Shopping center in Roswell, Georgia, US

Roswell Town Center, formerly Roswell Mall, is a shopping center located in Roswell, Georgia, built in 1974. It is situated at the intersection of Holcomb Bridge Road and Alpharetta Highway. This mall is not to be confused with the bigger, newer North Point Mall in Alpharetta, Georgia.

Originally, Roswell Mall was a 400,000 sqft, two-level mall and was anchored by Richway and later Uptons (the first store of the now-defunct chain) in 1985, and K-Mart.
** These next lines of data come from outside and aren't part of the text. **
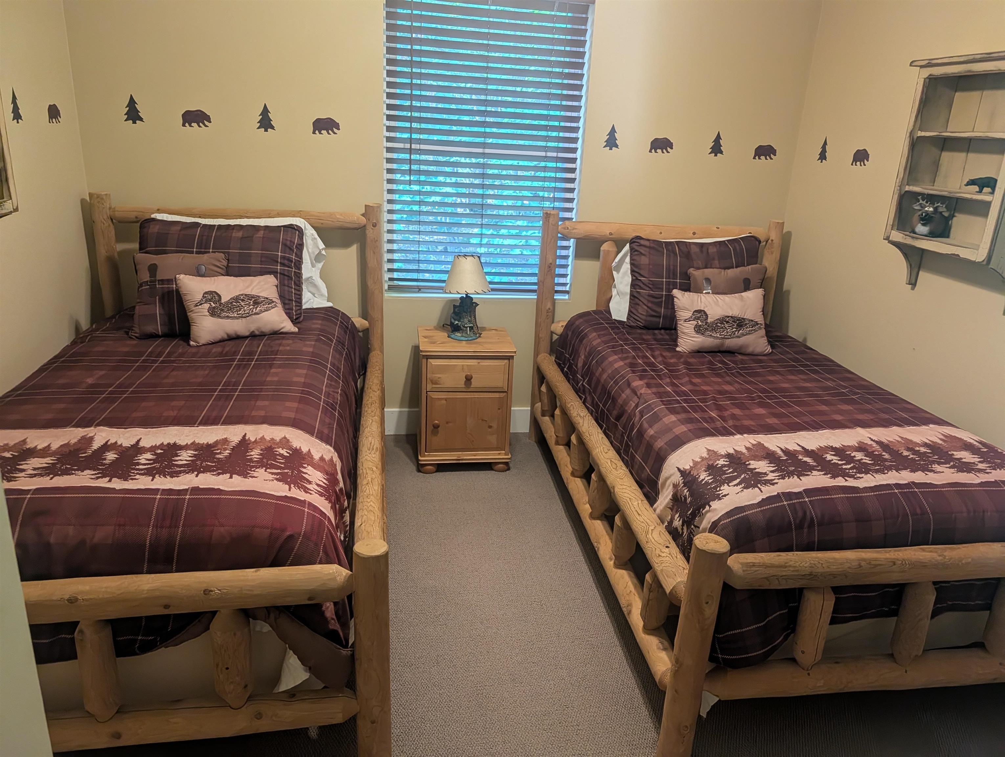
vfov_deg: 56.9
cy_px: 378
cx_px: 502
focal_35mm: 24
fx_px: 698
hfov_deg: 71.5
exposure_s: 1/120
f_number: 1.68
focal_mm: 6.9
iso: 102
In April 1994, the mall was purchased by Talisman Cos. LLC and was reformed into an open-air center. By 1997, it was referred to as "Roswell Town Center", and although it was no longer an enclosed mall, it still had two levels. Over the course of three years, the exterior was remodeled while the interior was demolished. Talisman renewed the leases for anchors K-Mart and Target (formerly Richway), while Uptons left. The movie theater, run by Startime Entertainment, was also remodeled. The renovations to the shopping center added 100,000 sqft to the structure. Construction on the $10 million family entertainment complex began in October 1997.
The movie theater closed in 2007 due to the late-2000's recession and reopened as a privately owned movie theater in 2011.
As of 2023, the shopping center includes Big Lots, Floor & Decor, and Tuesday Morning.
In 2024, Big Lots closed and is not occupied by any store. Tuesday Morning was replaced by a Spirit Halloween.